Title:Universal Features of Higher-Form Symmetries at Phase Transitions

Abstract:We investigate the behavior of higher-form symmetries at various quantum phase transitions. We consider discrete 1-form symmetries, which can be either part of the generalized concept "categorical symmetry" (labelled as $\tilde{Z}_N^{(1)}$) introduced recently, or an explicit $Z_N^{(1)}$ 1-form symmetry.

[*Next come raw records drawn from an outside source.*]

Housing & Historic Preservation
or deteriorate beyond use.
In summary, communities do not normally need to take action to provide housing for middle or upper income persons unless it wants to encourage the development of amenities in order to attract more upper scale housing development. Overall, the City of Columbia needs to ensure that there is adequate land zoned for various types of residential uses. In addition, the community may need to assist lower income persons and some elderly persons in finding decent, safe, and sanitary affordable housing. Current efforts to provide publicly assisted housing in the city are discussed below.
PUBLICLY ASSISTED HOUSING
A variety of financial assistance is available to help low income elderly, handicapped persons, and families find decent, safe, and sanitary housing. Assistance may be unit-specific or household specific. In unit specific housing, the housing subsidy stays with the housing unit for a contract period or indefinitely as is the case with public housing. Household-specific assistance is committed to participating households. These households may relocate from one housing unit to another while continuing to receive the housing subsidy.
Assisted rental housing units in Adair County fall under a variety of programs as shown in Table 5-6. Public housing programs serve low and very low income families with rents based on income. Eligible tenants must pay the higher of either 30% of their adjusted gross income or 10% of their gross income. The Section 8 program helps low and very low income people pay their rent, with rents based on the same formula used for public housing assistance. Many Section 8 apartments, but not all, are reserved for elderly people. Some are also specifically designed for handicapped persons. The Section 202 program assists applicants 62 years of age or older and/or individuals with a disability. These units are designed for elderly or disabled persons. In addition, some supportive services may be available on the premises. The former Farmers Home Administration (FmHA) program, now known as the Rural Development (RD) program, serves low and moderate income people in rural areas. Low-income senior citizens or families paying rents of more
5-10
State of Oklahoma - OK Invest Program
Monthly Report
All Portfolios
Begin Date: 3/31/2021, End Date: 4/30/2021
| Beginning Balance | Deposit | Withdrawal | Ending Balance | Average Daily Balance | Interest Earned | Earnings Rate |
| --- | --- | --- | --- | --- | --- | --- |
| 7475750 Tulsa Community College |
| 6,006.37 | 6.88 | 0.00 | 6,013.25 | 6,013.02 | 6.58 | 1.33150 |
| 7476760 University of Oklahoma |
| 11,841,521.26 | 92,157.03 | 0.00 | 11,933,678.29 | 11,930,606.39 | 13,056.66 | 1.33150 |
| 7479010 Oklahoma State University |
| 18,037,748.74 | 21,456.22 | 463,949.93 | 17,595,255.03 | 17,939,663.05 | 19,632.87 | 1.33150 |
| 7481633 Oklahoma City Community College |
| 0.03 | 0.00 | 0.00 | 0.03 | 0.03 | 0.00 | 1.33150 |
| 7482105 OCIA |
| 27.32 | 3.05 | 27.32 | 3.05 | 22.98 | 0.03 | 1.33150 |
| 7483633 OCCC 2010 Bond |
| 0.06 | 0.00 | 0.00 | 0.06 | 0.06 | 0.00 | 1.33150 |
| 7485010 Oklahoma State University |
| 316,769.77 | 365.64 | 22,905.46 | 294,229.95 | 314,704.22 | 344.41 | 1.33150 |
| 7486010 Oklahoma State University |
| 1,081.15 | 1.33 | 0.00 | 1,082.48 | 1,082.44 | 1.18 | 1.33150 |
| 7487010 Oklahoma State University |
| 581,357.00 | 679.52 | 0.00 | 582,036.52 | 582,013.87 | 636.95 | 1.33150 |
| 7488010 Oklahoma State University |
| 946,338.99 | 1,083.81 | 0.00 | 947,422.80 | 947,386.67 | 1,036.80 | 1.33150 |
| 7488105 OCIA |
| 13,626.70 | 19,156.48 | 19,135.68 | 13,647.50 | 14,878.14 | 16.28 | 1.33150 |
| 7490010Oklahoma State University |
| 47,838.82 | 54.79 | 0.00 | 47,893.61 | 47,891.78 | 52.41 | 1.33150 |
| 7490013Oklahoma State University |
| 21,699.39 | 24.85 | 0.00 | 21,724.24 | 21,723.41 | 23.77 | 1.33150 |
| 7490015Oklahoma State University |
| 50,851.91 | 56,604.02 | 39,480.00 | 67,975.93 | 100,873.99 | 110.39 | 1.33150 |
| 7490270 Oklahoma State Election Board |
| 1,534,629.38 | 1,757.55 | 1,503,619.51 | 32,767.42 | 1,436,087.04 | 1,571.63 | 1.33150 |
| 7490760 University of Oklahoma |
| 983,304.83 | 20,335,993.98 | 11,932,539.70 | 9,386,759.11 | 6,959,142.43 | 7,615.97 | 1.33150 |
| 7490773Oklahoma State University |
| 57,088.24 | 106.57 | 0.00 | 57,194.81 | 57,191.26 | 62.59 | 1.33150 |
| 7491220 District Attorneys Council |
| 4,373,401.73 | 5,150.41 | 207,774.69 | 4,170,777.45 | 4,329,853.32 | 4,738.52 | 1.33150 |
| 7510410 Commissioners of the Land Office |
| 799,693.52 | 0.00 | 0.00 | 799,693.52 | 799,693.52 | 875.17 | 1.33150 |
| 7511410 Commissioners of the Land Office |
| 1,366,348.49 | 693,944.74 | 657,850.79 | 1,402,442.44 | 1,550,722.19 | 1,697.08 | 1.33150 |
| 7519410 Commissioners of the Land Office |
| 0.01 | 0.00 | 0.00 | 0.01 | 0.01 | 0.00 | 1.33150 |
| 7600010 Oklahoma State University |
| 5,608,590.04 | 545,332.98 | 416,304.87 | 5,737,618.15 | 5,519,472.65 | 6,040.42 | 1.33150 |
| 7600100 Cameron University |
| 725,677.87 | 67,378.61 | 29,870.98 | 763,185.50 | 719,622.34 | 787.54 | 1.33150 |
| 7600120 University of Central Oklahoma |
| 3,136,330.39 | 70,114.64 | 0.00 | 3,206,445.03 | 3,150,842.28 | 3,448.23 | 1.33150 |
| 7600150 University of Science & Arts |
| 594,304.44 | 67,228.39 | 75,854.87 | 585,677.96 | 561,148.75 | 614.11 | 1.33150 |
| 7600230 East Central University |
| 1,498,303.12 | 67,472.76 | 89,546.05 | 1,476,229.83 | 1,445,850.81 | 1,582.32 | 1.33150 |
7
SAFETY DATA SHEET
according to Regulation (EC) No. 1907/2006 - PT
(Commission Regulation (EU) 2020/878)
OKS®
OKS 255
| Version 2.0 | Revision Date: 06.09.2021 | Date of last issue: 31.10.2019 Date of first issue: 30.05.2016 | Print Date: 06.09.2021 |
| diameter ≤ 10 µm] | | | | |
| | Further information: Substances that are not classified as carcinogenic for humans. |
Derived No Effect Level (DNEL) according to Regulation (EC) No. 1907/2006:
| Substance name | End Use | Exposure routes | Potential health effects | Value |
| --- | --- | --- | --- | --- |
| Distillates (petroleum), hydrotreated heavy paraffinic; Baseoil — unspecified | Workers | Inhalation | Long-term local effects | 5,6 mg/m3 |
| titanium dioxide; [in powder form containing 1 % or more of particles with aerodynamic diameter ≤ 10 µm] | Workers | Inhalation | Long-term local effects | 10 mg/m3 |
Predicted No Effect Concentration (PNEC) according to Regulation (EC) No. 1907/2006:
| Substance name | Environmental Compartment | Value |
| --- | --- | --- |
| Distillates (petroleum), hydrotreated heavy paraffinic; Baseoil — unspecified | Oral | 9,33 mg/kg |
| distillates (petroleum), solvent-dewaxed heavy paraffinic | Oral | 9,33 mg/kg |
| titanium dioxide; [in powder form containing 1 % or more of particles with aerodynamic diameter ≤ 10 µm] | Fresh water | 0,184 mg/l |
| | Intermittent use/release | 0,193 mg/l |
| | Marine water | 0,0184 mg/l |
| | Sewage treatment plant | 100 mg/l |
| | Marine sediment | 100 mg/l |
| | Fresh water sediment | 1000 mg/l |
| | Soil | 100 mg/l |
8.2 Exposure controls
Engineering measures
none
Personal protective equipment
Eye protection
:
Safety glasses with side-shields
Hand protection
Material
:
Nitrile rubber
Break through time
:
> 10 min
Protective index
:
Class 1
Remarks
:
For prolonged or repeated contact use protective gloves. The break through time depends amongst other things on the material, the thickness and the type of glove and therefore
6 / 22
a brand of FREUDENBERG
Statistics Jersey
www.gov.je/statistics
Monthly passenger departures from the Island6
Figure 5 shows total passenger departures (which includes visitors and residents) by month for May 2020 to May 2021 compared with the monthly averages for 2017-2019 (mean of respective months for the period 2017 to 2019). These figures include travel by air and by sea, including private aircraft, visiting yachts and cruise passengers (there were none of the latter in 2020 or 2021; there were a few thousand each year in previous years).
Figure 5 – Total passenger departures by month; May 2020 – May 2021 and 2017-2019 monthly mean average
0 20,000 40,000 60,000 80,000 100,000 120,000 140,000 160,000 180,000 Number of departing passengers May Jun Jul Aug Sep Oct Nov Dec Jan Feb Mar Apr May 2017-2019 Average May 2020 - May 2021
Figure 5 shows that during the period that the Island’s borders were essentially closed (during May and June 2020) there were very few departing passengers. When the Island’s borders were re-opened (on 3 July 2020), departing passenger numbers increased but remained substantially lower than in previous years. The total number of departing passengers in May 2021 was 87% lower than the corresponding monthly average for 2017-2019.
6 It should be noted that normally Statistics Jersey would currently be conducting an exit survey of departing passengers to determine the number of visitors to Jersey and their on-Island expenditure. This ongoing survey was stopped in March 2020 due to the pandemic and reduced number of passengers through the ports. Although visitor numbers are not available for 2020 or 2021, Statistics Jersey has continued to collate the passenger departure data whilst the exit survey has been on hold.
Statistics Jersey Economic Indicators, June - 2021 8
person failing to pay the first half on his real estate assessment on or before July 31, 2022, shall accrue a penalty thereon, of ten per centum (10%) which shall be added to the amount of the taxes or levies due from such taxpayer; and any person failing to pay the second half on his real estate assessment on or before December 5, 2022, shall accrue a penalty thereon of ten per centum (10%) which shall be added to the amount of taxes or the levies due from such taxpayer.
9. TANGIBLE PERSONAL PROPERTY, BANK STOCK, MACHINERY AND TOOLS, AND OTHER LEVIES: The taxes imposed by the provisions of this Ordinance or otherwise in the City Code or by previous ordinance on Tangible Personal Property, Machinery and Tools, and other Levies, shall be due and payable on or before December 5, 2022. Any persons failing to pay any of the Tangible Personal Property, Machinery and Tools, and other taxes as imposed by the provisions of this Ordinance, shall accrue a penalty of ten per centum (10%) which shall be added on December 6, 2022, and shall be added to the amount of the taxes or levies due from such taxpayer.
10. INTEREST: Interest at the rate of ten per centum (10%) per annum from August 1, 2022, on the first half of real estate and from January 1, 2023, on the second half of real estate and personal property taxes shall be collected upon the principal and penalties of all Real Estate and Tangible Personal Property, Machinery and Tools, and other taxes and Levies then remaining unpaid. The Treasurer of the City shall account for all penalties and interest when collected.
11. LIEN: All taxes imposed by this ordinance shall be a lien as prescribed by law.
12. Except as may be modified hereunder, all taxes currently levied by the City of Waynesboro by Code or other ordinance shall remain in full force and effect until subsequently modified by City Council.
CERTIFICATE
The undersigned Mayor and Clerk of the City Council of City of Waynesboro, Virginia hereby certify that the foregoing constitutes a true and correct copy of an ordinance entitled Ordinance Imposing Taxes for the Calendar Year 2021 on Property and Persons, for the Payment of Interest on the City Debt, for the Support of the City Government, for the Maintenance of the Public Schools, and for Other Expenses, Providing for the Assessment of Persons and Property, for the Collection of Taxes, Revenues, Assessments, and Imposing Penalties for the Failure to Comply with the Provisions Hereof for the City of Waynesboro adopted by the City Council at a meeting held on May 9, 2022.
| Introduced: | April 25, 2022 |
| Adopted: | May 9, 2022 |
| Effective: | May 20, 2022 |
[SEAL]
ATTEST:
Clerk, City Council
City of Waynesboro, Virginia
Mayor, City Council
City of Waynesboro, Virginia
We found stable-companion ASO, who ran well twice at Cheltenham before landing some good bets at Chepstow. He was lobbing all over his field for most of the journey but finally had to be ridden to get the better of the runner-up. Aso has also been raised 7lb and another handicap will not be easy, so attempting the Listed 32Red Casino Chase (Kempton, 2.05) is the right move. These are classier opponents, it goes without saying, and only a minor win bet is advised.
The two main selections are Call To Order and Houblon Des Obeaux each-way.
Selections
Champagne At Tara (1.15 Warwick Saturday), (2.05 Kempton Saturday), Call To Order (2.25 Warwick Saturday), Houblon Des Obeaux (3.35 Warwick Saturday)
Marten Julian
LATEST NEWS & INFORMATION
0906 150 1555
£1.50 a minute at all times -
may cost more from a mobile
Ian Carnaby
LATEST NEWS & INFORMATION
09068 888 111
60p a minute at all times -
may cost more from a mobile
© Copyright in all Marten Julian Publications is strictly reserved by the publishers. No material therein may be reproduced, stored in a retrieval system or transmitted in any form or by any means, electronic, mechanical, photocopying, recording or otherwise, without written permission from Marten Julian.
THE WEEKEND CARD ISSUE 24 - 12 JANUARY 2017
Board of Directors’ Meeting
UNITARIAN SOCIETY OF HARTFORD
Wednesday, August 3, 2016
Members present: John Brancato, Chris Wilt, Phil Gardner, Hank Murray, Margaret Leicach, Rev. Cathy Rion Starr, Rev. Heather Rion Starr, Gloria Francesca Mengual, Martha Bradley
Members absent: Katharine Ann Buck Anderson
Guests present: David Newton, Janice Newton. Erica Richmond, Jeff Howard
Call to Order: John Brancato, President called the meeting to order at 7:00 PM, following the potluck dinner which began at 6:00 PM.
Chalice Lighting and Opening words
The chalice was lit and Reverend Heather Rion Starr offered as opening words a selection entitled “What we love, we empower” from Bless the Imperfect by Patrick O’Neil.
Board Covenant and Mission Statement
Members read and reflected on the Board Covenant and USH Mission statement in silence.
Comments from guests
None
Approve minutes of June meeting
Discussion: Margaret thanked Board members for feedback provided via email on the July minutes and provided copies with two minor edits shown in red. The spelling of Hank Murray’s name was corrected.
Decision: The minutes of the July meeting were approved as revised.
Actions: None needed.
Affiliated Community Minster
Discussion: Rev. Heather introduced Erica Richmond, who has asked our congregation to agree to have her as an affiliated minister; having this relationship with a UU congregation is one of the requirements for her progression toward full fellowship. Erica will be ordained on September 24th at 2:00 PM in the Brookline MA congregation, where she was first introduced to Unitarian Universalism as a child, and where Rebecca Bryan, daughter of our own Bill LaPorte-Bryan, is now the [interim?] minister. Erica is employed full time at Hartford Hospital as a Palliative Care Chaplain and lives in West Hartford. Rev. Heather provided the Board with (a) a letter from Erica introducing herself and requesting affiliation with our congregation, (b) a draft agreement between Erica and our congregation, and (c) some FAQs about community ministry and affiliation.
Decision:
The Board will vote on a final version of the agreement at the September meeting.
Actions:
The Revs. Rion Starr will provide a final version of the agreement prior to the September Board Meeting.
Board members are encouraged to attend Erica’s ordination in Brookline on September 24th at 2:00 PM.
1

We demonstrate that for many quantum phase transitions involving a $Z_N^{(1)}$ or $\tilde{Z}_N^{(1)}$ symmetry, the following expectation value $ \langle \left( \log O_\mathcal{C} \right)^2 \rangle$ takes the form $\langle \left( \log O_\mathcal{C} \right)^2 \rangle \sim - \frac{A}{\epsilon} P+ b \log P $, where $O_\mathcal{C}$ is an operator defined associated with loop $\mathcal{C}$ (or its interior $\mathcal{A}$), which reduces to the Wilson loop operator for cases with an explicit $Z_N^{(1)}$ 1-form symmetry. $P$ is the perimeter of $\mathcal{C}$, and the $b \log P$ term arises from the sharp corners of the loop $\mathcal{C}$, which is consistent with recent numerics on a particular example. $b$ is a universal microscopic-independent number, which in (2+1)d is related to the universal conductivity at the quantum phase transition. $b$ can be computed exactly for certain transitions using the dualities between (2+1)d conformal field theories developed in recent years. We also compute the "strange correlator" of $O_\mathcal{C}$: $S_{\mathcal{C}} = \langle 0 | O_\mathcal{C} | 1 \rangle / \langle 0 | 1 \rangle$ where $|0\rangle$ and $|1\rangle$ are many-body states with different topological nature.